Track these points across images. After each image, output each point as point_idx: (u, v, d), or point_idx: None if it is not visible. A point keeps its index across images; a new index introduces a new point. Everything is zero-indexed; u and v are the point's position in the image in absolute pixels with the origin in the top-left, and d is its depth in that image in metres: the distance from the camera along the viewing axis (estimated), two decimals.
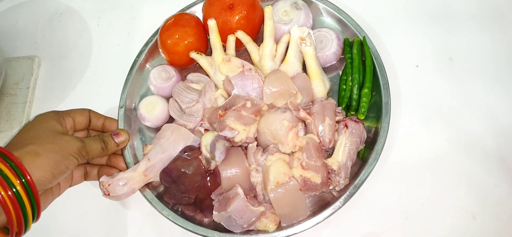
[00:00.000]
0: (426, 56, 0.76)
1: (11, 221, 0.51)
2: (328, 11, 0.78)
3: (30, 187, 0.53)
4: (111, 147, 0.67)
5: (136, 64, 0.79)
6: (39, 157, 0.55)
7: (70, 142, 0.60)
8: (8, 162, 0.52)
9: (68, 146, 0.59)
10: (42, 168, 0.55)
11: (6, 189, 0.50)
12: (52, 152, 0.57)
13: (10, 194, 0.51)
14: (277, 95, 0.68)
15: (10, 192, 0.51)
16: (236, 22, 0.72)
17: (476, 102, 0.71)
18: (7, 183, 0.51)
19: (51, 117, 0.63)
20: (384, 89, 0.69)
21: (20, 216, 0.52)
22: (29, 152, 0.55)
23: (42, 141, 0.57)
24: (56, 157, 0.57)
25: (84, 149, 0.61)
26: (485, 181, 0.66)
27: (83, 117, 0.68)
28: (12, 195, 0.51)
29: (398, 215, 0.66)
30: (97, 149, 0.64)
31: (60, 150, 0.58)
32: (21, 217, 0.52)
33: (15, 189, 0.51)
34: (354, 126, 0.65)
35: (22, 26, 0.93)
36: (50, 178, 0.56)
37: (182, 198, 0.65)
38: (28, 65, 0.86)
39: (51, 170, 0.56)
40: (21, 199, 0.51)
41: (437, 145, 0.69)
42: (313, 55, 0.68)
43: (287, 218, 0.63)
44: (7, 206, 0.50)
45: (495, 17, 0.78)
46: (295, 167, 0.63)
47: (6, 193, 0.50)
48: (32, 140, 0.57)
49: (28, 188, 0.52)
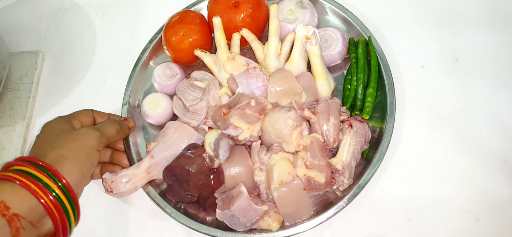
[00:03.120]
0: (432, 57, 0.76)
1: (57, 224, 0.53)
2: (334, 10, 0.78)
3: (67, 190, 0.54)
4: (125, 129, 0.68)
5: (140, 61, 0.78)
6: (66, 160, 0.55)
7: (88, 132, 0.60)
8: (43, 170, 0.53)
9: (87, 138, 0.59)
10: (71, 171, 0.55)
11: (47, 194, 0.51)
12: (75, 151, 0.57)
13: (51, 199, 0.52)
14: (281, 94, 0.68)
15: (51, 196, 0.52)
16: (241, 20, 0.72)
17: (481, 104, 0.71)
18: (47, 189, 0.52)
19: (60, 120, 0.63)
20: (389, 90, 0.69)
21: (64, 218, 0.53)
22: (56, 156, 0.55)
23: (62, 142, 0.58)
24: (80, 156, 0.57)
25: (103, 136, 0.62)
26: (489, 183, 0.66)
27: (87, 118, 0.68)
28: (53, 199, 0.52)
29: (402, 216, 0.65)
30: (113, 132, 0.65)
31: (82, 146, 0.58)
32: (65, 219, 0.54)
33: (55, 193, 0.52)
34: (359, 126, 0.64)
35: (27, 21, 0.93)
36: (80, 179, 0.57)
37: (185, 196, 0.65)
38: (32, 60, 0.86)
39: (79, 170, 0.56)
40: (62, 202, 0.53)
41: (441, 146, 0.69)
42: (318, 55, 0.68)
43: (290, 217, 0.63)
44: (51, 210, 0.52)
45: (501, 19, 0.78)
46: (299, 166, 0.63)
47: (48, 198, 0.51)
48: (52, 144, 0.57)
49: (66, 191, 0.53)
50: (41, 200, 0.51)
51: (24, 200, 0.50)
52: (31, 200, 0.51)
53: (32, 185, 0.51)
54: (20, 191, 0.50)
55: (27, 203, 0.50)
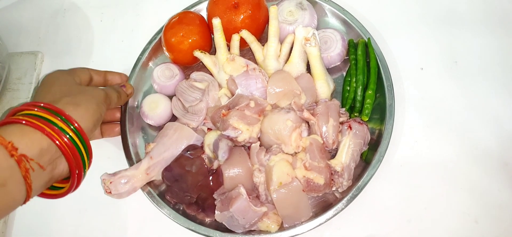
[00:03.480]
0: (431, 59, 0.76)
1: (72, 165, 0.54)
2: (333, 12, 0.78)
3: (80, 133, 0.55)
4: (124, 96, 0.70)
5: (139, 62, 0.78)
6: (79, 107, 0.57)
7: (97, 90, 0.63)
8: (56, 114, 0.54)
9: (96, 94, 0.62)
10: (85, 117, 0.56)
11: (62, 136, 0.52)
12: (87, 101, 0.59)
13: (66, 141, 0.53)
14: (281, 95, 0.68)
15: (66, 138, 0.53)
16: (240, 22, 0.72)
17: (480, 107, 0.71)
18: (62, 131, 0.53)
19: (63, 73, 0.65)
20: (388, 91, 0.69)
21: (79, 159, 0.55)
22: (69, 103, 0.56)
23: (72, 92, 0.60)
24: (92, 105, 0.59)
25: (108, 97, 0.64)
26: (488, 185, 0.66)
27: (84, 74, 0.69)
28: (68, 141, 0.53)
29: (401, 218, 0.65)
30: (115, 97, 0.67)
31: (92, 98, 0.60)
32: (79, 160, 0.55)
33: (69, 135, 0.53)
34: (358, 127, 0.64)
35: (26, 21, 0.93)
36: (92, 126, 0.58)
37: (184, 197, 0.65)
38: (31, 60, 0.86)
39: (91, 119, 0.58)
40: (76, 143, 0.54)
41: (440, 148, 0.69)
42: (318, 56, 0.68)
43: (289, 218, 0.63)
44: (66, 151, 0.53)
45: (500, 21, 0.78)
46: (298, 168, 0.63)
47: (62, 140, 0.52)
48: (62, 93, 0.59)
49: (78, 135, 0.55)
50: (56, 141, 0.52)
51: (34, 142, 0.51)
52: (42, 142, 0.51)
53: (46, 128, 0.51)
54: (30, 133, 0.51)
55: (38, 145, 0.51)
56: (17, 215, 0.74)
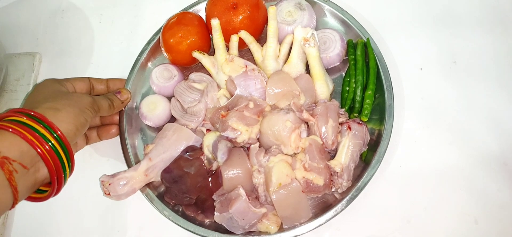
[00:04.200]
0: (430, 59, 0.76)
1: (53, 173, 0.55)
2: (332, 12, 0.78)
3: (62, 140, 0.55)
4: (117, 104, 0.69)
5: (138, 63, 0.78)
6: (60, 112, 0.57)
7: (82, 97, 0.62)
8: (38, 121, 0.54)
9: (81, 100, 0.61)
10: (66, 121, 0.57)
11: (43, 144, 0.53)
12: (70, 106, 0.59)
13: (47, 148, 0.53)
14: (280, 96, 0.68)
15: (47, 146, 0.53)
16: (239, 22, 0.72)
17: (479, 106, 0.71)
18: (43, 139, 0.53)
19: (53, 81, 0.65)
20: (387, 92, 0.69)
21: (59, 167, 0.55)
22: (49, 108, 0.57)
23: (56, 98, 0.60)
24: (75, 110, 0.59)
25: (95, 103, 0.63)
26: (487, 185, 0.66)
27: (82, 83, 0.69)
28: (49, 149, 0.53)
29: (400, 219, 0.65)
30: (105, 106, 0.66)
31: (76, 104, 0.60)
32: (60, 169, 0.55)
33: (51, 143, 0.54)
34: (357, 128, 0.64)
35: (24, 22, 0.92)
36: (74, 130, 0.58)
37: (183, 199, 0.65)
38: (29, 61, 0.85)
39: (73, 122, 0.58)
40: (57, 151, 0.54)
41: (440, 148, 0.69)
42: (317, 56, 0.68)
43: (289, 220, 0.63)
44: (47, 159, 0.53)
45: (499, 21, 0.78)
46: (297, 169, 0.62)
47: (44, 148, 0.53)
48: (46, 99, 0.59)
49: (60, 142, 0.55)
50: (38, 149, 0.52)
51: (14, 144, 0.51)
52: (22, 145, 0.52)
53: (28, 135, 0.52)
54: (10, 137, 0.52)
55: (17, 147, 0.51)
56: (15, 218, 0.73)
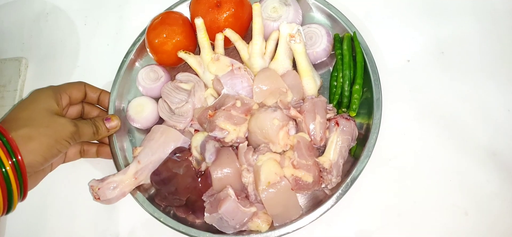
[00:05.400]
0: (417, 51, 0.75)
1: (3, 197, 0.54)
2: (318, 6, 0.77)
3: (20, 168, 0.54)
4: (102, 132, 0.68)
5: (124, 65, 0.77)
6: (32, 141, 0.56)
7: (65, 125, 0.61)
8: (1, 139, 0.53)
9: (62, 129, 0.60)
10: (34, 152, 0.56)
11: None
12: (46, 136, 0.58)
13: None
14: (267, 93, 0.68)
15: (1, 171, 0.52)
16: (224, 20, 0.71)
17: (467, 96, 0.71)
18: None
19: (48, 95, 0.64)
20: (375, 85, 0.68)
21: (5, 196, 0.54)
22: (23, 136, 0.56)
23: (36, 123, 0.59)
24: (49, 141, 0.58)
25: (77, 133, 0.62)
26: (477, 176, 0.66)
27: (79, 92, 0.69)
28: (0, 175, 0.52)
29: (391, 212, 0.65)
30: (89, 133, 0.65)
31: (54, 134, 0.59)
32: (6, 197, 0.54)
33: (4, 170, 0.53)
34: (345, 124, 0.64)
35: (8, 27, 0.91)
36: (42, 161, 0.57)
37: (173, 200, 0.65)
38: (15, 67, 0.85)
39: (43, 154, 0.57)
40: (8, 180, 0.53)
41: (429, 140, 0.69)
42: (303, 52, 0.67)
43: (279, 218, 0.63)
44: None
45: (486, 10, 0.77)
46: (286, 166, 0.62)
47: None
48: (26, 121, 0.58)
49: (17, 168, 0.54)
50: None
51: None
52: None
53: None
54: None
55: None
56: (8, 222, 0.73)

......

#### Exercise:
Give back exactly the lines from the first line of the data through the line with "46: (295, 167, 0.63)", pictures excluded.

#### Answer box:
Track these points across images. After each image, output each point as point_idx: (u, v, d), or point_idx: None if it is not visible. A point keeps its index across images; a new index introduces a new point. Everything is zero-indexed; u and v are the point's position in the image in absolute pixels with the origin in the top-left, and d is its depth in that image in metres: the distance from the camera along the viewing axis (estimated), two decimals.
[00:00.000]
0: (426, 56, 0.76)
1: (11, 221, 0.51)
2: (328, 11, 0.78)
3: (30, 187, 0.53)
4: (111, 147, 0.67)
5: (136, 64, 0.79)
6: (39, 157, 0.55)
7: (70, 142, 0.60)
8: (8, 162, 0.52)
9: (68, 146, 0.59)
10: (42, 168, 0.55)
11: (6, 189, 0.50)
12: (52, 152, 0.57)
13: (10, 194, 0.51)
14: (277, 95, 0.68)
15: (10, 192, 0.51)
16: (236, 22, 0.72)
17: (476, 102, 0.71)
18: (7, 183, 0.51)
19: (51, 117, 0.63)
20: (384, 89, 0.69)
21: (20, 216, 0.52)
22: (29, 152, 0.55)
23: (42, 141, 0.57)
24: (56, 157, 0.57)
25: (84, 149, 0.61)
26: (485, 181, 0.66)
27: (83, 117, 0.68)
28: (12, 195, 0.51)
29: (398, 215, 0.66)
30: (97, 149, 0.64)
31: (60, 150, 0.58)
32: (21, 217, 0.52)
33: (15, 189, 0.51)
34: (354, 126, 0.65)
35: (22, 26, 0.93)
36: (50, 178, 0.56)
37: (182, 198, 0.65)
38: (28, 65, 0.86)
39: (51, 170, 0.56)
40: (21, 199, 0.51)
41: (437, 145, 0.69)
42: (313, 55, 0.68)
43: (287, 218, 0.63)
44: (7, 206, 0.50)
45: (495, 17, 0.78)
46: (295, 167, 0.63)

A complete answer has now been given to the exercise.